In the current survey (Q4 2020 MCI), most manufacturers also reported not being able to adequately source foreign exchange for importation of productive raw-materials and machinery that are not available locally.
“There is no doubt that the macroeconomic ambience that prevailed in the last quarter was still influenced by the onslaught of COVID-19 as business activities sluggishly resumed in the period.”
The manufacturers, however, noted that in the post-lockdown easing and emergence of second-wave of COVID-19 periods, it is important that government begins to critically consider ensuring that forex is allocated to manufacturers at the official rate, particularly for importation of machines and raw-materials that are not at the moment produced in the country.
The manufacturers said “it is important that government ensures modalities and access to COVID-19 stimulus to manufacturing companies.”
The manufacturers had issues with the lending rate which they complained had remained at two digits, and 71 per cent of the CEOs agreed that this did not encourage productivity in the manufacturing sector in the period under review.
They want the central bank to “fast-track” the move toward a single exchange rate to ensure transparency in the market.
“The cost of borrowing in the country remains at double digits even amidst the reforms that are meant to culminate in lower rates to engender the country’s economic recovery process.

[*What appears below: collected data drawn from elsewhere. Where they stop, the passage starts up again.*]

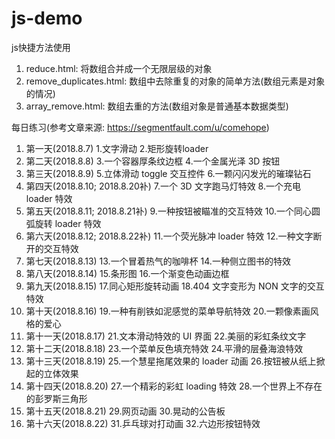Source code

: # js-demo

js快捷方法使用
1. reduce.html: 将数组合并成一个无限层级的对象
2. remove_duplicates.html: 数组中去除重复的对象的简单方法(数组元素是对象的情况)
3. array_remove.html: 数组去重的方法(数组对象是普通基本数据类型)

每日练习(参考文章来源: https://segmentfault.com/u/comehope)
1. 第一天(2018.8.7) 1.文字滑动 2.矩形旋转loader
2. 第二天(2018.8.8) 3.一个容器厚条纹边框 4.一个金属光泽 3D 按钮
3. 第三天(2018.8.9) 5.立体滑动 toggle 交互控件 6.一颗闪闪发光的璀璨钻石
4. 第四天(2018.8.10; 2018.8.20补) 7.一个 3D 文字跑马灯特效 8.一个充电 loader 特效
5. 第五天(2018.8.11; 2018.8.21补) 9.一种按钮被瞄准的交互特效 10.一个同心圆弧旋转 loader 特效
6. 第六天(2018.8.12; 2018.8.22补) 11.一个荧光脉冲 loader 特效 12.一种文字断开的交互特效
7. 第七天(2018.8.13) 13.一个冒着热气的咖啡杯 14.一种侧立图书的特效
8. 第八天(2018.8.14) 15.条形图 16.一个渐变色动画边框
9. 第九天(2018.8.15) 17.同心矩形旋转动画 18.404 文字变形为 NON 文字的交互特效
10. 第十天(2018.8.16) 19.一种有削铁如泥感觉的菜单导航特效 20.一颗像素画风格的爱心
11. 第十一天(2018.8.17) 21.文本滑动特效的 UI 界面 22.美丽的彩虹条纹文字
12. 第十二天(2018.8.18) 23.一个菜单反色填充特效 24.平滑的层叠海浪特效
13. 第十三天(2018.8.19) 25.一个慧星拖尾效果的 loader 动画 26.按钮被从纸上掀起的立体效果
14. 第十四天(2018.8.20) 27.一个精彩的彩虹 loading 特效 28.一个世界上不存在的彭罗斯三角形
15. 第十五天(2018.8.21) 29.网页动画 30.晃动的公告板
16. 第十六天(2018.8.22) 31.乒乓球对打动画 32.六边形按钮特效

“Special single digit loans offered by development banks are still hard to leverage on as conditions to access the loans through commercial banks are often overwhelming and laden with additional charges that will eventually make the interest rate double digit.”
The manufacturers, therefore called on government to give significant attention to the experiential challenges identified by manufacturers and recommendations made to fully restore manufacturing activities to the path of sustained growth.
“In 2021 therefore, it is imperative that the management of the macro-economy is approached more pragmatically and the development of the productive capacities of the nation enhanced intentionally.
“It is therefore, pertinent that economic managers of the country pay attention to the measures and recommendation contained in this report to address the identified challenges and points of low confidence with a view to restoring manufacturing to the path of meaningful growth in 2021,” MAN added.